Cryo-EM structure of the Shigella type III needle complex

The Type III Secretion Systems (T3SS) needle complex is a conserved syringe-shaped protein translocation nanomachine with a mass of about 3.5 MDa essential for the survival and virulence of many Gram-negative bacterial pathogens. This system is composed of a membrane-embedded basal body and an extracellular needle that deliver effector proteins into host cells. High-resolution structures of the T3SS from different organisms and infection stages are needed to understand the underlying molecular mechanisms of effector translocation. Here, we present the cryo-electron microscopy structure of the isolated Shigella T3SS needle complex. The inner membrane (IM) region of the basal body adopts 24-fold rotational symmetry and forms a channel system that connects the bacterial periplasm with the export apparatus cage. The secretin oligomer adopts a heterogeneous architecture with 16- and 15-fold cyclic symmetry in the periplasmic N-terminal connector and C-terminal outer membrane ring, respectively. Two out of three IM subunits bind the secretin connector via a β-sheet augmentation. The cryo-EM map also reveals the helical architecture of the export apparatus core, the inner rod, the needle and their intervening interfaces.

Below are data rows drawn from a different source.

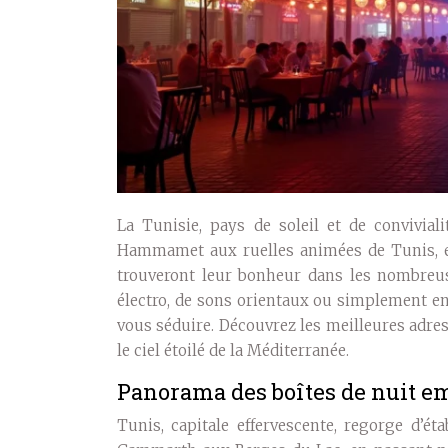
La Tunisie, pays de soleil et de conviviali
Hammamet aux ruelles animées de Tunis, en 
trouveront leur bonheur dans les nombreu
électro, de sons orientaux ou simplement en
vous séduire. Découvrez les meilleures adres
le ciel étoilé de la Méditerranée.
Panorama des boîtes de nuit e
Tunis, capitale effervescente, regorge d’é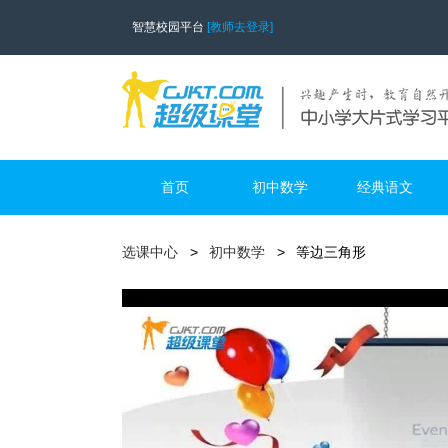
智慧校园平台
[教师去登录]
首页
初中数学
经典语文
选课中心
初中数学
等边三角形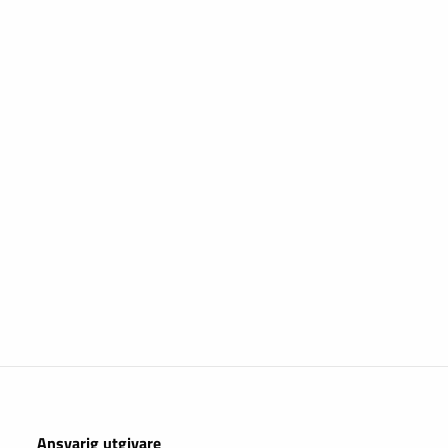
Ansvarig utgivare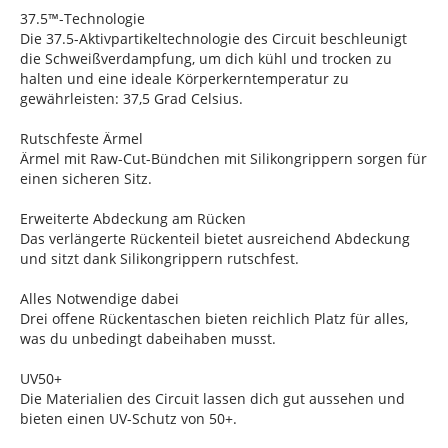
37.5™-Technologie
Die 37.5-Aktivpartikeltechnologie des Circuit beschleunigt
die Schweißverdampfung, um dich kühl und trocken zu
halten und eine ideale Körperkerntemperatur zu
gewährleisten: 37,5 Grad Celsius.
Rutschfeste Ärmel
Ärmel mit Raw-Cut-Bündchen mit Silikongrippern sorgen für
einen sicheren Sitz.
Erweiterte Abdeckung am Rücken
Das verlängerte Rückenteil bietet ausreichend Abdeckung
und sitzt dank Silikongrippern rutschfest.
Alles Notwendige dabei
Drei offene Rückentaschen bieten reichlich Platz für alles,
was du unbedingt dabeihaben musst.
UV50+
Die Materialien des Circuit lassen dich gut aussehen und
bieten einen UV-Schutz von 50+.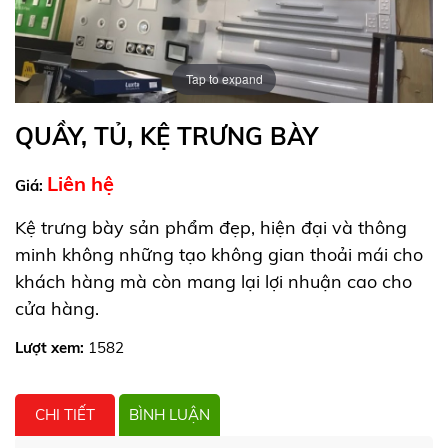
Tap to expand
QUẦY, TỦ, KỆ TRƯNG BÀY
Liên hệ
Giá:
Kệ trưng bày sản phẩm đẹp, hiện đại và thông
minh không những tạo không gian thoải mái cho
khách hàng mà còn mang lại lợi nhuận cao cho
cửa hàng.
Lượt xem:
1582
CHI TIẾT
BÌNH LUẬN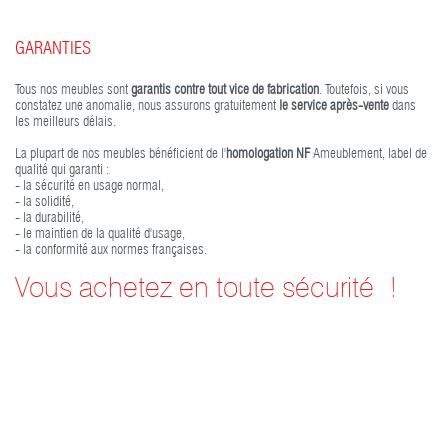
GARANTIES
Tous nos meubles sont
garantis contre tout vice de fabrication
. Toutefois, si vous
constatez une anomalie, nous assurons gratuitement
le service après-vente
dans
les meilleurs délais.
La plupart de nos meubles bénéficient de l'
homologation NF
Ameublement, label de
qualité qui garanti :
- la sécurité en usage normal,
- la solidité,
- la durabilité,
- le maintien de la qualité d'usage,
- la conformité aux normes françaises.
Vous achetez en toute sécurité !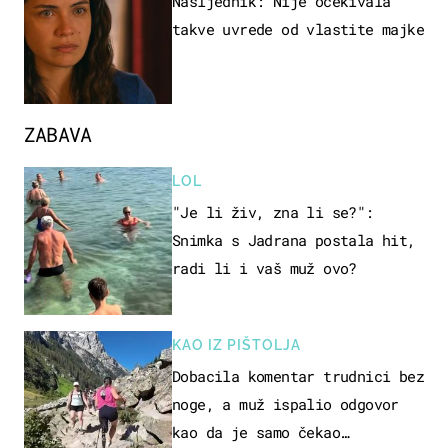
Nasljednik: Nije očekivala
takve uvrede od vlastite majke
ZABAVA
LOL
"Je li živ, zna li se?":
Snimka s Jadrana postala hit,
radi li i vaš muž ovo?
KAO IZ PIŠTOLJA
Dobacila komentar trudnici bez
noge, a muž ispalio odgovor
kao da je samo čekao…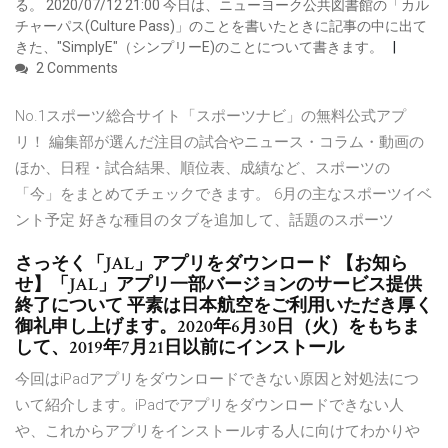
る。 2020/07/12 21:00 今日は、ニューヨーク公共図書館の「カル
チャーパス(Culture Pass)」のことを書いたときに記事の中に出て
きた、"SimplyE"（シンプリーE)のことについて書きます。
2 Comments
No.1スポーツ総合サイト「スポーツナビ」の無料公式アプ
リ！ 編集部が選んだ注目の試合やニュース・コラム・動画の
ほか、日程・試合結果、順位表、成績など、スポーツの
「今」をまとめてチェックできます。 6月の主なスポーツイベ
ント予定 好きな種目のタブを追加して、話題のスポーツ
さっそく「JAL」アプリをダウンロード 【お知ら
せ】「JAL」アプリ一部バージョンのサービス提供
終了について 平素は日本航空をご利用いただき厚く
御礼申し上げます。2020年6月30日（火）をもちま
して、2019年7月21日以前にインストール
今回はiPadアプリをダウンロードできない原因と対処法につ
いて紹介します。iPadでアプリをダウンロードできない人
や、これからアプリをインストールする人に向けてわかりや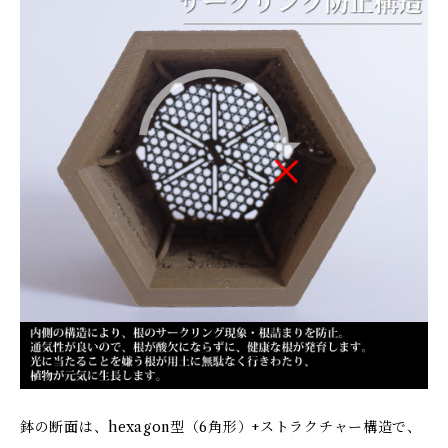
鉢の断面は、hexagon型（6角形）+ストラクチャー構造で、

Author summary Diarrheal diseases evoke about 2.2. million dead people annually and are the second leading cause of postneonatal child mortality worldwide. Shigella causing dysentery utilizes the type 3-secretion system (T3SS) to inject virulence factors into the gut cells. The T3SS needle complex is a syringe-shaped nanomachine consisting of two membrane-embedded ring systems that sheath a central export apparatus and a hollow needle-like structure through which the virulence factors are transported. We present here the structure of the Shigella T3SS needle complex obtained by high-end electron microscopy. The outer membrane (OM) ring system adopts a mixed 15- and 16-fold cyclic symmetry and the near-atomic structure shows the connection of the inner membrane (IM) and OM rings. Conserved channels in the IM ring connect the bacterial periplasm with the central export apparatus. Similar to the Salmonella flagellar system, the export apparatus and its connected needle-like structure assemble in a helical manner. This study advances our understanding of the role of essential structural elements in the T3SS assembly and function.